Corruption ranks low as an issue; environment ranks higher but this remains a tricky issue for Grech

The PN still struggles with a battlecry to keep its electoral bloc united while attracting undecided voters. Abela’s Labour scores low on fighting corruption (57% rated it negatively) but this issue also ranks low (just 7.3%) compared to personal income or the state of the economy when voters are asked which issue is most important to them. It means the PN cannot win over voters by replicating the 2017 campaign in which fighting corruption was the party’s main plank.

It’s the economy (39.5%) that is the most important issue, followed by disposable income (29.4%) – on both issues Labour gets a positive rating. One may argue that the PN should focus more on bread-and-butter issues, but dissatisfaction on both the economy and personal incomes is low. In this sense Labour is winning on the basis of its own merits. The budget only strengthens this advantage. Recognising these merits and promising improvements may be a better strategy for the PN than blaming the electorate for keeping a corrupt party in power.

But Labour may be in trouble over disenchantment with the environmental consequences of its development model (21% rate it as an important issue), and is the second-most important issue for graduates, pensioners, and the under-35s.

Tackling this issue is tricky for Grech, who threads carefully between appealing to the green vote without alienating both developers’ lobby and people benefiting from the property boom. This may be understandable for a big tent party which does not want to scare off voters and still requires a well-oiled machine funded by big business.

Bu the PN still sends mixed messages, evident in its commitment not to change local plans or reverse planning policies introduced by Labour in the past years. Instead the party has proposed a convoluted commitment to seek a two-thirds majority for policies regulating ODZ.

It is not surprising that the environment is the top issue for non-voters (42%): clearly the PN is still not perceived as the party, which can bring change on environmental issues.

The PN can promise the world, but people are sceptical of promises made by a party with little chance of getting elected

The PN is in overdrive with proposals that can dispel the perception that it is a negative party. But with Labour’s wide advantage in the polls, voters are likely to dismiss its proposals as a desperate attempt to win votes: in this sense the polls are the party’s greatest enemy. It is no surprise that on Sunday Grech conjured the spectre of a ‘silent majority’ which is wary of declaring its support for the PN in surveys but would do so on election day. There is no historic precedent for a party trailing in the polls by such a wide margin, to win an election. The PN can only offer a stronger opposition to keep Labour on its heels.

Grech cannot properly articulate the most convincing reason for voting PN: clipping Labour’s wings

What is at stake in the next election is not whether Labour remains in power, but whether it will win with the same or an even greater margin than last time.

The latter prospect is very likely even if undesirable to voters who fear Labour’s hubris and omnipotence. Most seem to think Labour is the better option, but many others would like a strong opposition that keeps Labour on its heels.
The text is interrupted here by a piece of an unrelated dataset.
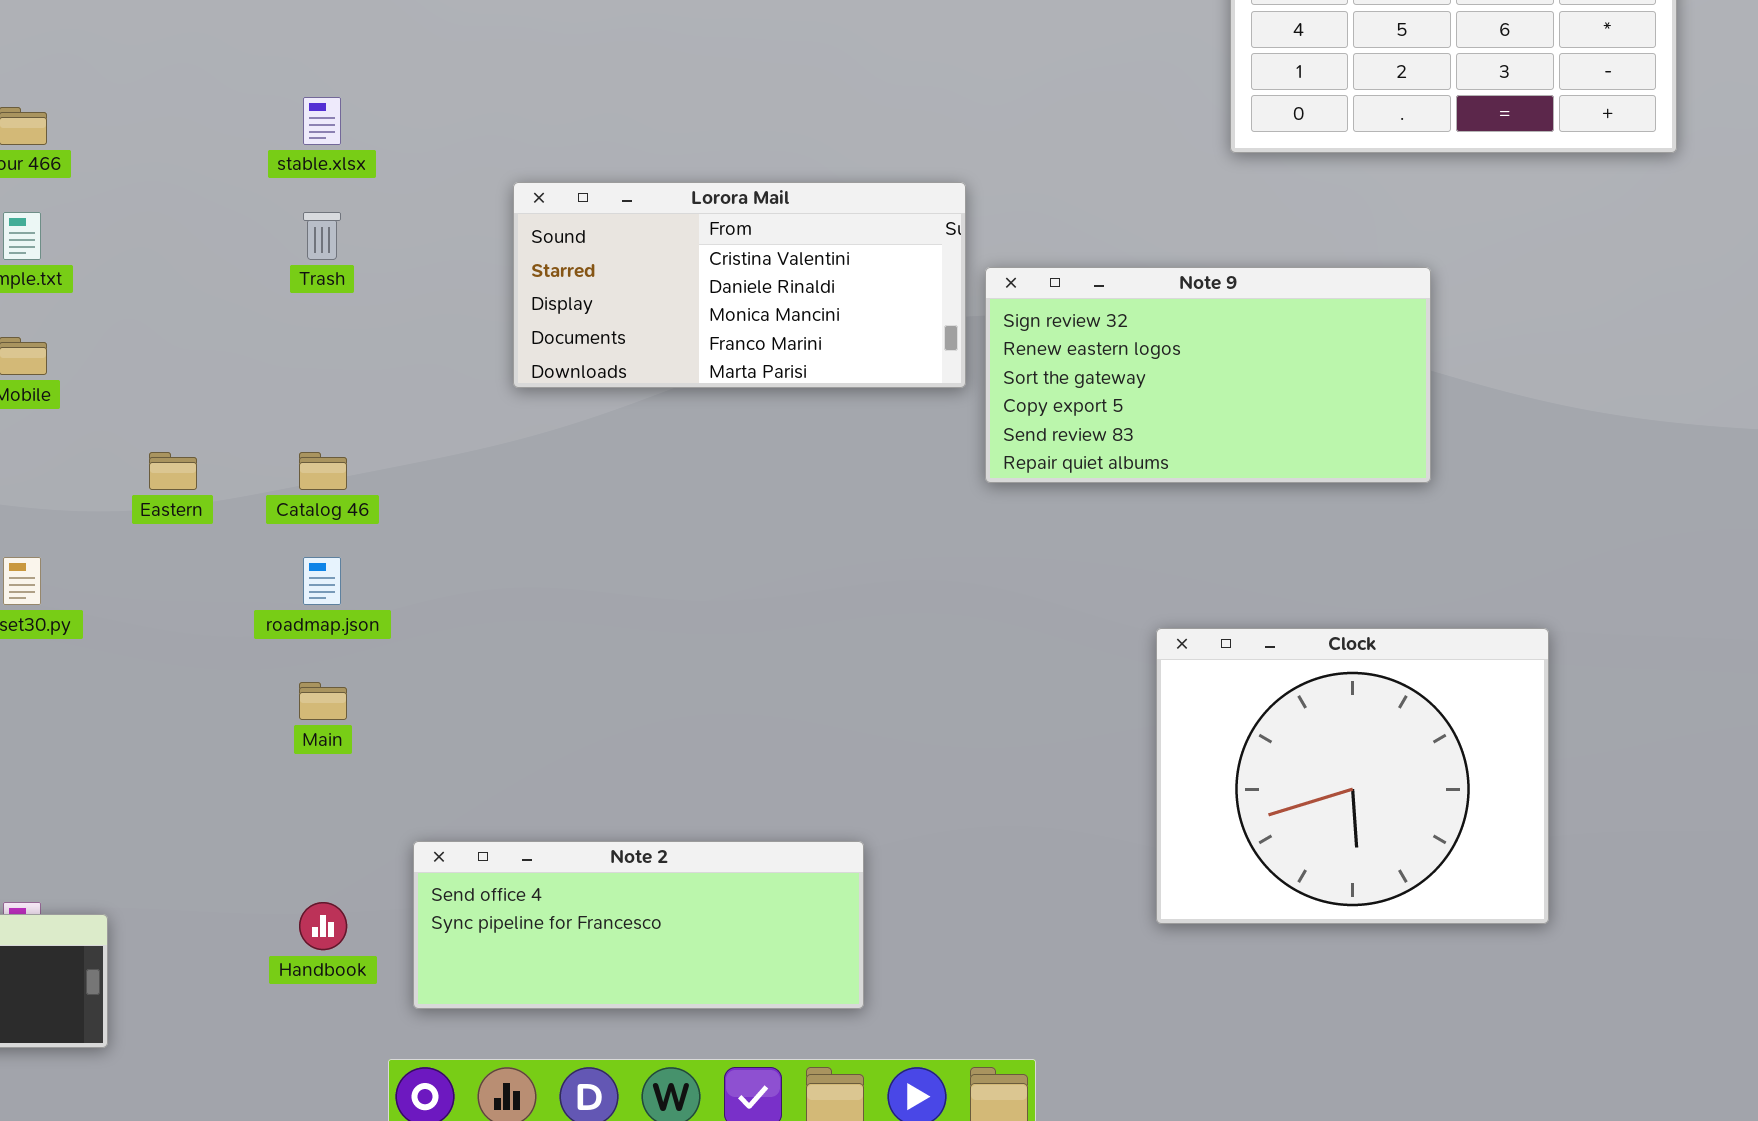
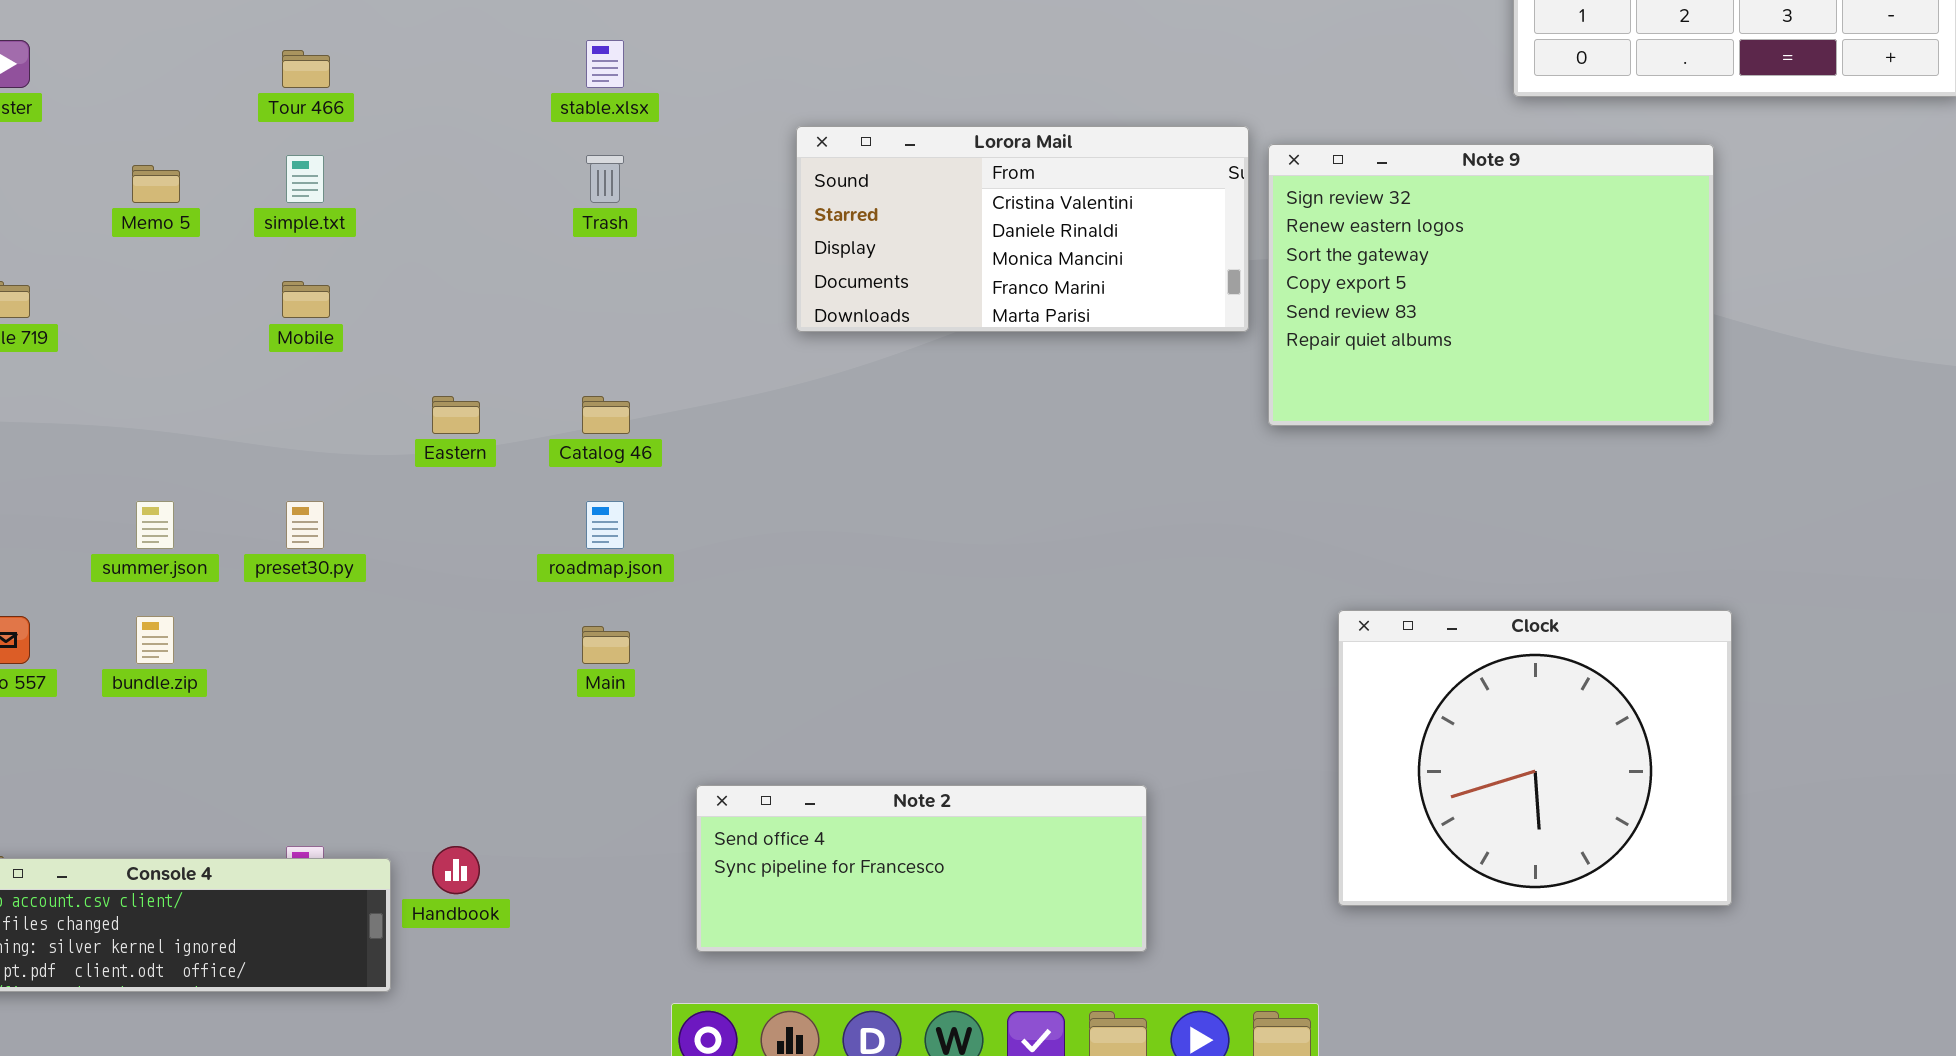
Note 9: [985,267,1431,483] -> [1268,144,1714,426], resized
Clock: [1156,628,1549,924] -> [1338,610,1732,906], moved
Handbook: [299,902,347,950] -> [432,846,480,894], moved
A trouncing for the PN in the next election would not only diminish the chances of a change in government in 2027, but could even throw the opposition into a long period of chaos.

Grech cannot afford admitting that he has no chance of winning the next election, which is why he needs to conjure up an improbable silent majority to defy survey predictions. The situation is indeed paradoxical for Grech: he would sound ridiculous if hopeful of a victory, and perceived a loser if he admits what everybody already knows.

Perhaps being realistic and inviting the electorate to invest in a stronger and regenerated opposition, which can be in government in 2027, could well be the most honest strategy than selling an unrealisable dream.